The end of March saw K-Club featuring 2 great speakers again at their regular breakfast event at the AJ Bell Stadium in Salford. Firstly renowned private equity lawyer Darryl Cooke took to the podium to deliver on philanthropy in business and the rewards we all receive. He began by giving an insight into the process of setting up law firm gunnercooke llp. Stating that their mission was not to be ‘good’ but ‘great’ in their work, he mused that ‘good’ was the enemy of great as it could lead to complacency. Talking about change in business, Darryl referred to a need to react to a ‘burning platform’. The leadership in law firms tends to miss this and that because the industry is so lucrative, change is simply not seen as necessary. Having been in very large UK law firms, including the second largest in the world, Darryl shared that he found his ‘burning platform’ through witnessing a lack of morality and integrity in operations where success was determined by the profit made for each partner by increasing their chargeable hours per year. Furthermore, billing clients went from ‘by the hour’ to intervals ‘by every 6 minutes’. Feeling that he couldn’t stay within that industry, he sought change.
Just before 2010 and after speaking to CEOs, MPs, heads of legal, etc, Darryl decided to create a model that was very different. They created a law firm with lawyers who had at least 10,000 hours experience (the criteria for being considered expert), thus avoiding impasses due to junior experience – and did away with time sheets. This meant fixed fees as agreed, for clients. They also initiated a profit share so that the lawyers were invested in the work – subverting the usual myopic view of lawyers who are often blind to the wider needs of commercial business. “Our job is to give peace of mind to the client”.
Darryl observed that the reasons for the different law firm culture are threefold:
- To give lives back to lawyers so they can design their own lives and enjoy their profession as they grow their businesses, instead of being slaves to the practice.
They actually earn more and learn about business.
- To create a much better service for clients, judged by the Net Promoter Score (NPS) benchmark. This is consistently showing the firm to be ‘outstanding’ with a score of 84+ in contrast to the industry standard which is 19.

+ + + +

▶ Short exercise 1: Write out, word for word, the part of the text on the K-Club breakfast that begins at the words "Darryl observed that" and stops after "which is 19.".

(Stored items)
+ + + +

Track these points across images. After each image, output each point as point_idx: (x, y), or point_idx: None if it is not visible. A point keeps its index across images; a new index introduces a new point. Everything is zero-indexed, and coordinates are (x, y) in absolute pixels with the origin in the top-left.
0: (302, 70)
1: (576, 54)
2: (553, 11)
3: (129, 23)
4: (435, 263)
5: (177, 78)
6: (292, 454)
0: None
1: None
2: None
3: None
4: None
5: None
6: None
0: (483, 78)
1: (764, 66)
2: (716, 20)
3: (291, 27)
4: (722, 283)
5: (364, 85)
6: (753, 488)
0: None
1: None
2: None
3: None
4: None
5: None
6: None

+ + + +

▶ Short exercise 2: Give again, word for word, the lines of the listing from its first line through the line that has "4: (722, 283)".

▶ Final result 1:
Darryl observed that the reasons for the different law firm culture are threefold:
- To give lives back to lawyers so they can design their own lives and enjoy their profession as they grow their businesses, instead of being slaves to the practice.
They actually earn more and learn about business.
- To create a much better service for clients, judged by the Net Promoter Score (NPS) benchmark. This is consistently showing the firm to be ‘outstanding’ with a score of 84+ in contrast to the industry standard which is 19.

▶ Final result 2:
Track these points across images. After each image, output each point as point_idx: (x, y), or point_idx: None if it is not visible. A point keeps its index across images; a new index introduces a new point. Everything is zero-indexed, and coordinates are (x, y) in absolute pixels with the origin in the top-left.
0: (302, 70)
1: (576, 54)
2: (553, 11)
3: (129, 23)
4: (435, 263)
5: (177, 78)
6: (292, 454)
0: None
1: None
2: None
3: None
4: None
5: None
6: None
0: (483, 78)
1: (764, 66)
2: (716, 20)
3: (291, 27)
4: (722, 283)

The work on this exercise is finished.